Lynda Williams

Manager, learning technology (on leave)


Lynda has taught, managed, worked as an educational consultant and done instructional design work in the post-secondary sector since 1994. Her experience includes managing distance course development and delivery, teaching applied computing, and the management of staff and projects at the following institutions: University of Northern BC, the College of New Caledonia and the BC Institute of Technology. She has also worked as a newspaper reporter and has published research papers in the field of learning technology as well as a series of science fiction novels. As an author, she was a finalist for Canada's Aurora Award for best novel in 2007, for Righteous Anger, and again for Healer's Sword, in 2012 and made dozens of classroom appearances in Prince George and Northern B.C. in her role as author. Lynda is the recipient of the BC Interior, North and Yukon Today’s Woman Award for Internet-based promotions; received an honorary mention in the first WebCT Exemplary Course Award (International) for her design of a computing course; and, in the early 1990s, received the Nancy Bennett Award for Library Leadership in connection with her FreeNet leadership on the local, provincial, and federal levels. A teacher of computing since her TA days as a graduate student, she taught CPSC 150 at the University of Northern B.C. as a part-time member of the computer science department, from 1994 to 2008, while managing UNBC's first ever teaching and learning centre and distance course delivery lab as her full-time job. From 2008 to 2009 Lynda was instructional designer for nursing programs at UNBC, managing two staff. She served as Associate Director of the Quesnel College of New Caledonia in 2010. Since 2011, she's been Manager of Learning Technology at SFU's Teaching and Learning Centre, full-time, and teaching an introductory course in web development, part-time, for BCIT. In May 2014 she began a publishing venture as owner of Reality Skimming Press, specialized in heroic, problem-solving epics with an optimistic bent.

Lynda holds two master's degrees (M.Sc. computation, McMaster University; MLS, University of Toronto) and a BA (liberal studies, University of Victoria). She completed the Chair Academy for Post-Secondary Leadership in 2011.

Between 2012 and 2014, Lynda served as Functional Lead on the LMS Replacement Project and Canvas Implementation Project, at SFU.


Lynda's background is in action research for continuous improvement, online course design and faculty support; and teaching in applied computing.
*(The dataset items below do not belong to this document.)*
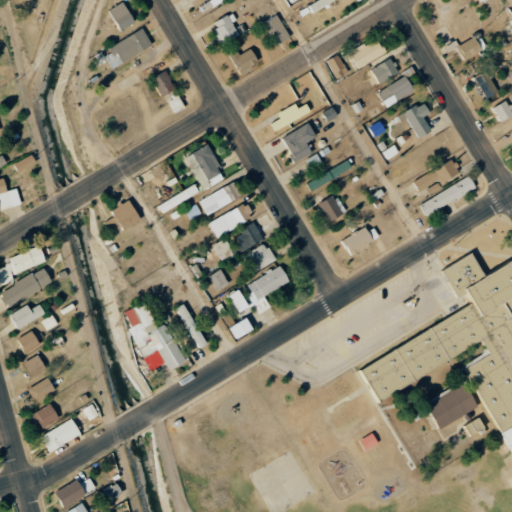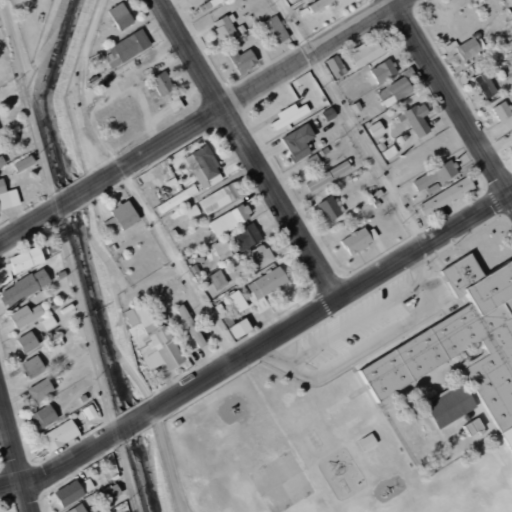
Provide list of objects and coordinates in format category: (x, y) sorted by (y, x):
building: (318, 4)
building: (120, 15)
building: (225, 28)
building: (275, 29)
building: (470, 47)
building: (126, 48)
building: (366, 52)
building: (242, 59)
building: (335, 66)
building: (383, 70)
building: (162, 83)
building: (484, 84)
building: (394, 91)
road: (454, 95)
road: (245, 96)
building: (502, 110)
building: (289, 115)
building: (417, 120)
road: (350, 123)
building: (298, 142)
road: (249, 149)
building: (390, 152)
building: (313, 162)
building: (24, 163)
building: (203, 167)
building: (328, 175)
building: (436, 175)
building: (446, 195)
building: (8, 196)
building: (177, 198)
building: (218, 198)
road: (74, 200)
building: (330, 207)
building: (191, 211)
building: (122, 216)
building: (230, 219)
road: (30, 227)
building: (359, 239)
building: (237, 242)
river: (91, 256)
building: (258, 257)
building: (21, 263)
road: (179, 267)
building: (217, 279)
building: (25, 287)
building: (258, 291)
road: (333, 303)
building: (25, 315)
building: (189, 326)
building: (240, 328)
building: (151, 339)
building: (27, 341)
building: (462, 343)
building: (459, 346)
building: (33, 366)
building: (41, 389)
building: (450, 405)
building: (45, 415)
road: (138, 422)
building: (59, 435)
road: (17, 448)
road: (75, 460)
road: (13, 486)
building: (73, 491)
building: (111, 491)
building: (77, 508)
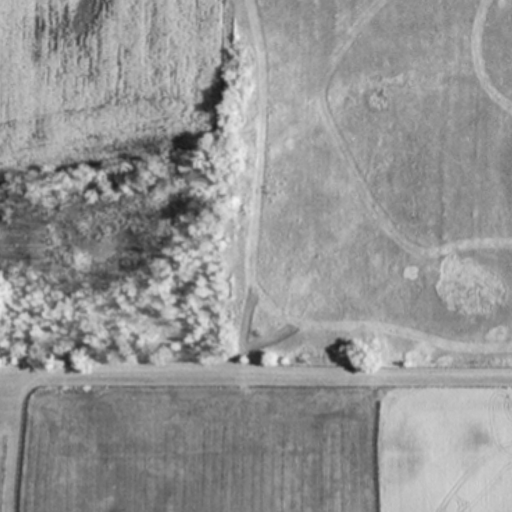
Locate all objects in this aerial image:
crop: (256, 256)
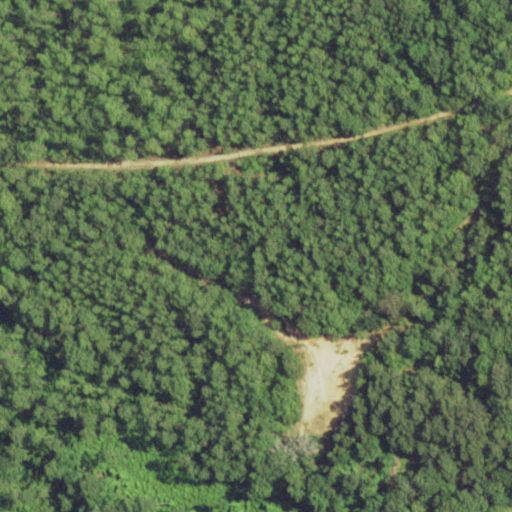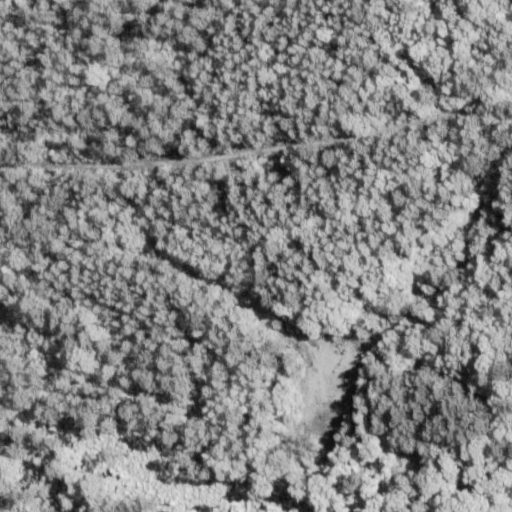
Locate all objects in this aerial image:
road: (258, 149)
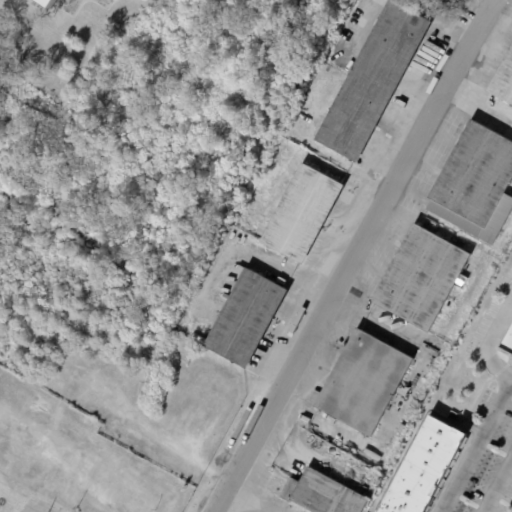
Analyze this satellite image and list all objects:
building: (48, 2)
building: (503, 80)
building: (372, 81)
building: (503, 81)
building: (375, 83)
park: (129, 168)
building: (475, 183)
building: (476, 184)
building: (304, 212)
building: (301, 213)
road: (351, 256)
building: (420, 277)
building: (419, 279)
building: (245, 318)
building: (250, 319)
road: (488, 343)
building: (507, 344)
building: (508, 344)
building: (362, 382)
building: (364, 384)
parking lot: (485, 421)
road: (476, 445)
building: (351, 449)
building: (422, 466)
building: (423, 468)
road: (497, 485)
building: (322, 494)
building: (322, 494)
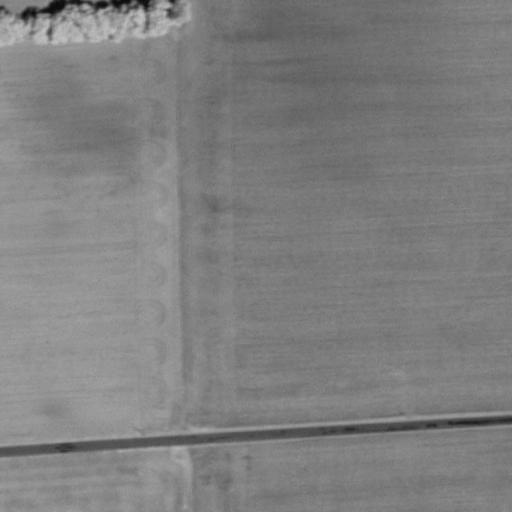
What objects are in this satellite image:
road: (256, 433)
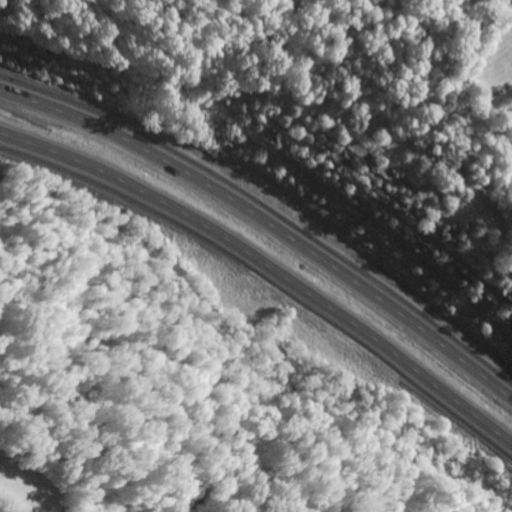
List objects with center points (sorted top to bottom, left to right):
road: (270, 213)
road: (269, 265)
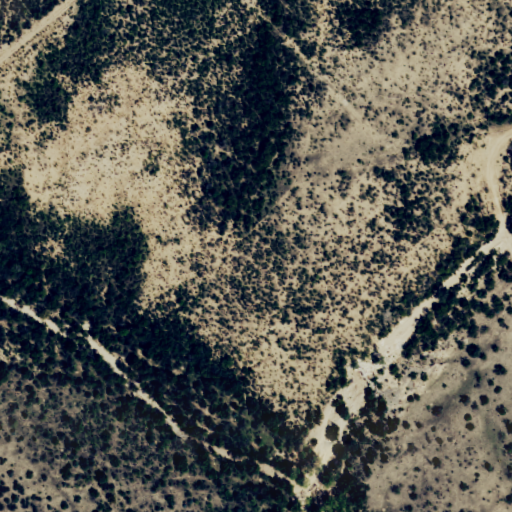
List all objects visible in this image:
road: (491, 205)
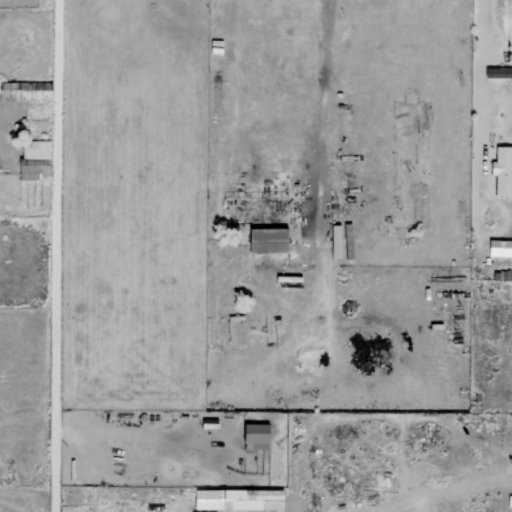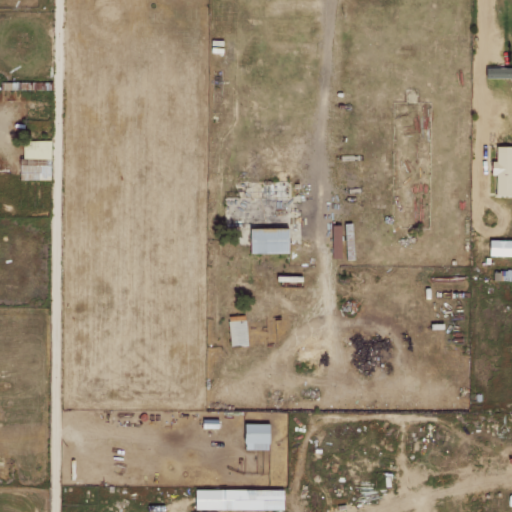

Her academic background is in natural language processing and artificial intelligence. Work and volunteer life includes organizing non-profit internet-access services in the 90s, introducing the WebCT LMS to a post-secondary institution in 2000s and management of web development teams for support of distance delivery courses as well as face-to-face ones (blended learning.) Her work in educational analysis began in 1991 with her report on the RAHI program of the University of Alaska, Fairbanks, to the B.C. government as part of the work invested in deciding how to implement something similar in support of the success of First Nations students in post-secondary education.


As Learning Technology Analyst, Lynda researches and reports on existing and emerging learning technologies. The team she manages at SFU supports institutionally selected learning technologies.

She co-chairs the Learning Technology Connections group (LTC), at SFU, and is a member of the (Instructional Development Group) IDG. Lynda joined SFU's Human Rights Policy Board in Jan 2014, and became an APSA advocate in April 2014. She is also a reviewer for the International Journal of E-Learning & Distance Education.